DESCRIÇÃO DO PROBLEMA> Reproduza sem alterações o trecho do texto sobre ciência aberta que vai de "Thaiane Oliveira, Nelson" até "que se anunciam.".

TRECHO FORNECIDO>
#25anosHCSM: Ciência aberta em história: como fazer?

Agosto/2019

Marina Lemle e Vivian Mannheimer | Blog de HCS-Manguinhos

Que o conceito de ciência aberta é mais amplo que o de acesso aberto – pois prevê, além do acesso ao artigo, o acesso a dados, metodologias e outros processos da pesquisa – ficou claro desde o início, com a palestra de Abel Packer, diretor do SciELO, intitulada “A emergência da ciência aberta“. No final do evento, porém, o grande desafio comum aos presentes continuava sendo o de descobrir formas de incorporar a ciência aberta nos periódicos de áreas humanas.

Thaiane Oliveira, Nelson Sanjad, Marcos Cueto, Ana Paula Caldeira e Paula Xavier debatem ciência aberta

Realizado no fim de junho de 2019 na Casa de Oswaldo Cruz/Fiocruz, no Rio de Janeiro, o workshop “Presente e futuro das publicações de história: debates por 25 anos de História, Ciências, Saúde – Manguinhos” reuniu editores de periódicos brasileiros e estrangeiros dispostos a discutir novos rumos diante das mudanças que se anunciam.

TRECHOS DOS REGISTROS>

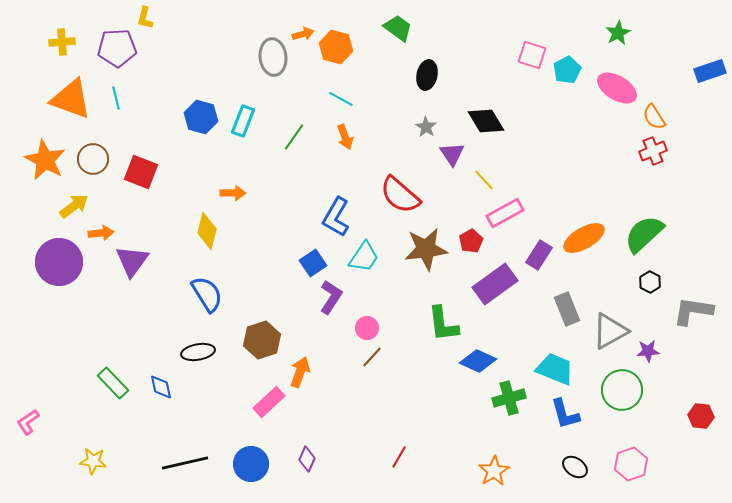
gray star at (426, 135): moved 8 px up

--

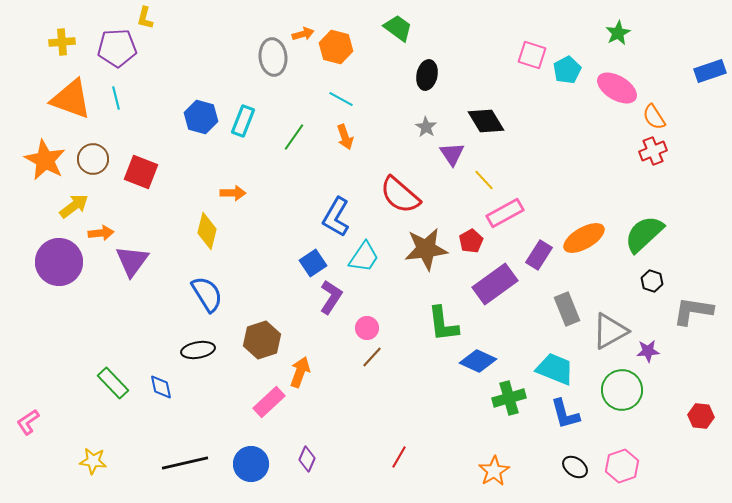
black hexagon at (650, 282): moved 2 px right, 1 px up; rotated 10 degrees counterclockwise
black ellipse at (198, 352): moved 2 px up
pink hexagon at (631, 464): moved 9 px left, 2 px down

RESPOSTA>
Thaiane Oliveira, Nelson Sanjad, Marcos Cueto, Ana Paula Caldeira e Paula Xavier debatem ciência aberta

Realizado no fim de junho de 2019 na Casa de Oswaldo Cruz/Fiocruz, no Rio de Janeiro, o workshop “Presente e futuro das publicações de história: debates por 25 anos de História, Ciências, Saúde – Manguinhos” reuniu editores de periódicos brasileiros e estrangeiros dispostos a discutir novos rumos diante das mudanças que se anunciam.